The first set of results from 24 trials first set up at Brooms Barn, Suffolk, and Harpenden, Hertfordshire, in 2017-18 have been published this week and confirm that reduced tillage resulted in lower crop yields – 7.4t/ha compared with 8.3t/ha at Brooms Barn, and 6.3t/ha compared with 6.9t/ha at Harpenden.

See also: Regenerative farming – the theory and the farmers doing it

The reduction varied according to the site, the crop previously grown in the field and the crop rotation, but overall the ploughed plots produced a higher caloric yield than systems under reduced tillage, the researchers found.

At 7.9t/ha, average wheat yields were higher at Brooms Barn than at Harpenden, where yields averaged 6.6t/ha, but part of the reason was because some plots were resown with spring wheat due to establishment failures at Harpenden.

Adding organic matter to the soil in the regenerative plots made a significant difference – spring barley yield increased by 8% on average.

No quick fix

Study team leader Prof Jon Storkey said the results so far suggest that regenerative farming is not a “quick-fix”, with time needed to restore soil health and the ecosystem before benefits kick in.

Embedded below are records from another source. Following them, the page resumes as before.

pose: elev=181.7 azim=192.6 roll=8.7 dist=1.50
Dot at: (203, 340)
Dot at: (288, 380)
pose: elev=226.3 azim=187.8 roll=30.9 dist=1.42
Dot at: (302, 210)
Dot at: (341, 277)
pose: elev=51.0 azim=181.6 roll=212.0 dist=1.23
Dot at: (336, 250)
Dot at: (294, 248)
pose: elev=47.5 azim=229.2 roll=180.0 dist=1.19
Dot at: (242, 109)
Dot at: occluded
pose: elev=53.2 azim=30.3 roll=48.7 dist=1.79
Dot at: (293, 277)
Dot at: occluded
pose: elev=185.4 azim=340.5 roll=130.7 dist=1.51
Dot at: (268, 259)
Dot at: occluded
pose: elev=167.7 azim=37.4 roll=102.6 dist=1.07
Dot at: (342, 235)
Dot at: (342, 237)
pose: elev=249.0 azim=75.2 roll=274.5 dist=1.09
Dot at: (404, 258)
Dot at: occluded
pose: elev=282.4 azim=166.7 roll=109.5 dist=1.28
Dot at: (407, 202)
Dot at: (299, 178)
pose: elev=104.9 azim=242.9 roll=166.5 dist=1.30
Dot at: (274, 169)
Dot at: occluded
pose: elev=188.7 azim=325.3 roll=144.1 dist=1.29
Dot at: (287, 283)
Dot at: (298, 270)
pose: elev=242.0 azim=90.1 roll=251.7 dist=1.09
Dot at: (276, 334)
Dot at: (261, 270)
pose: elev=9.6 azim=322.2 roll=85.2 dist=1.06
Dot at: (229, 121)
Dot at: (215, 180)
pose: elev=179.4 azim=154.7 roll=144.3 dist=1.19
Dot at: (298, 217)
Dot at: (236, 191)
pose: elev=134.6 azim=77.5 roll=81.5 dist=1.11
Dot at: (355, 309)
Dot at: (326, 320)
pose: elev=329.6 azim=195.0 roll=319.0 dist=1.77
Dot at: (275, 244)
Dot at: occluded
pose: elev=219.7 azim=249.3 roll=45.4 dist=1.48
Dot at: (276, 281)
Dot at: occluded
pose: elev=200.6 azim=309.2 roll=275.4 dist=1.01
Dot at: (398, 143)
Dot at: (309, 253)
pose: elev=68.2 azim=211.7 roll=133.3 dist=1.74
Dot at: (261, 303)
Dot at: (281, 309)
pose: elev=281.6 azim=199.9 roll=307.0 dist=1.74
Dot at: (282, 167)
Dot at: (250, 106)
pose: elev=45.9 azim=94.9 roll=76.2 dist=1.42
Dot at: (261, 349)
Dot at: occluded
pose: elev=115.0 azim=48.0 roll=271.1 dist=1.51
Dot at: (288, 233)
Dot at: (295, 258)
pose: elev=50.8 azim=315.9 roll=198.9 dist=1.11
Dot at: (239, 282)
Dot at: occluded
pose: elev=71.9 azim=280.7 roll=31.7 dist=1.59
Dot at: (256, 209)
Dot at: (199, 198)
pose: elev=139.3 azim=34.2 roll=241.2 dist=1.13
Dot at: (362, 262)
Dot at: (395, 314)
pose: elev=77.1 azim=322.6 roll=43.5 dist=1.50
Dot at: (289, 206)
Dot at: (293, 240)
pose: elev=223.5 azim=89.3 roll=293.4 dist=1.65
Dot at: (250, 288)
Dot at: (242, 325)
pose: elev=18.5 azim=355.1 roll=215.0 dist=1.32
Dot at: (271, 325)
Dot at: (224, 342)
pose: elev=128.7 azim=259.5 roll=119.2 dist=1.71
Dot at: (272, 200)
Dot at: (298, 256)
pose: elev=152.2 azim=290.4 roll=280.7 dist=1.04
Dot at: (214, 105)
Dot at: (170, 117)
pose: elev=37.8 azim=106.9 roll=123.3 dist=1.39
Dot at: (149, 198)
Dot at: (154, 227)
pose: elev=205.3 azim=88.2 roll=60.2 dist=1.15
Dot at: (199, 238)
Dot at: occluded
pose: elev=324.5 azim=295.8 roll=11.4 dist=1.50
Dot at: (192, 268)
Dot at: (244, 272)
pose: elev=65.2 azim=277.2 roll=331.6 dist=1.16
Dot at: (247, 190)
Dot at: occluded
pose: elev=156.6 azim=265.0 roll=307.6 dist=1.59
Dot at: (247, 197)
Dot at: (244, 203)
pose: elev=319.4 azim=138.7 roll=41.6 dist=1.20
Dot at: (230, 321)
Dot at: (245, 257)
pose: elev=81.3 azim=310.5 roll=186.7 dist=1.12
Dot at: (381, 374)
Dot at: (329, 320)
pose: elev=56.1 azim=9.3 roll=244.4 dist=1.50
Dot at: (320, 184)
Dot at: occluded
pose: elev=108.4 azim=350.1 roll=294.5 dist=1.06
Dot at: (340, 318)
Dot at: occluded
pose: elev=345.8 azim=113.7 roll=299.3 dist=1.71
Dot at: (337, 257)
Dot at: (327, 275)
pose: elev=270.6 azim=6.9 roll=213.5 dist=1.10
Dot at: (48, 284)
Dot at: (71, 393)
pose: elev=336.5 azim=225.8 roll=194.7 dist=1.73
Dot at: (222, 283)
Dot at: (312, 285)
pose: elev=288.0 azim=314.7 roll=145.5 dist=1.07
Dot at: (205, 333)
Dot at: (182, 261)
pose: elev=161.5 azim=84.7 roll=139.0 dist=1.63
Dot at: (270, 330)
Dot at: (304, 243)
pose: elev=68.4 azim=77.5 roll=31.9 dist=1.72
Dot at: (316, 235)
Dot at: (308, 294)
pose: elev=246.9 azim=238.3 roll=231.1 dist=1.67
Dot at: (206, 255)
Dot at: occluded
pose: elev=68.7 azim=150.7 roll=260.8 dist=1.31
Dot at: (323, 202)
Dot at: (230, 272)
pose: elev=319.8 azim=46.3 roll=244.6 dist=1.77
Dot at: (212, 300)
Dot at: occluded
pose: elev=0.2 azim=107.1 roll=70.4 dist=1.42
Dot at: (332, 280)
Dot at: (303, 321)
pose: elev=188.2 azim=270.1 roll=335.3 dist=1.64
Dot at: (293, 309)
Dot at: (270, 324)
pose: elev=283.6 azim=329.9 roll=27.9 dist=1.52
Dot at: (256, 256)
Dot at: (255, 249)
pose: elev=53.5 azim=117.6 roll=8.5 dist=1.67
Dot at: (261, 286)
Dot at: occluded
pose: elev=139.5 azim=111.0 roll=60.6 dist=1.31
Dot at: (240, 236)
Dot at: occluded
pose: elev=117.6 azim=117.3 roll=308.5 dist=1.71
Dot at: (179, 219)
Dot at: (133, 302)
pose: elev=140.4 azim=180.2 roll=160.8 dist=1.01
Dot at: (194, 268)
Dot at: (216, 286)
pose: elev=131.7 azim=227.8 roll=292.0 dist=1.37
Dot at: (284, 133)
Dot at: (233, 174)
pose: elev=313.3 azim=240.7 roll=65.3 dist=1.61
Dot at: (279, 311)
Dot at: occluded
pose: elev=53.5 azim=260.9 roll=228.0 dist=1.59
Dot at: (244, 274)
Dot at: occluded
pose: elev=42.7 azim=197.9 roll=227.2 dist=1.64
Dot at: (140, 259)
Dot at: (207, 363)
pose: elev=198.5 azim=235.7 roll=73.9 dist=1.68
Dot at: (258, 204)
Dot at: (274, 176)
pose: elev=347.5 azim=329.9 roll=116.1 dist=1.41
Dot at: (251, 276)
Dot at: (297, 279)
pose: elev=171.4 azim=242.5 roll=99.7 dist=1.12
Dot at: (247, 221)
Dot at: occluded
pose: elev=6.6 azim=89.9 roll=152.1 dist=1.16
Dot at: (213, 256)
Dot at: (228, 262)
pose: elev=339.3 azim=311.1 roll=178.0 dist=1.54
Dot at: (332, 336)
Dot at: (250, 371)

But that could change as the system transitions to a more sustainable state.

“With so many variables in play, only a long-term, integrated approach will be able to tell us what really works in regenerative farming,” said Prof Storkey.

The trial sites have contrasting soil types – Brooms Barn a sandy loam and Harpenden a silty clay loam.

Among the growing techniques used were no-till and diversified cropping.

In the long term, the trial will look at how different approaches to crop rotation, tillage, nutrition and crop protection might reduce inputs of pesticides and fertilisers, greenhouse gas emissions and support biodiversity, to investigate the synergies and trade-offs of each approach.

The team hopes the research will prompt similar experiments in other countries.

Prof Storkey said it was inevitable that trade-offs would be needed between maximising crop yield and protecting the environment.

“We need to better understand cropping as a complex system. That way we can create models for predicting the system response to the multiple factors that will affect farming as our climate and food demands change,” he said.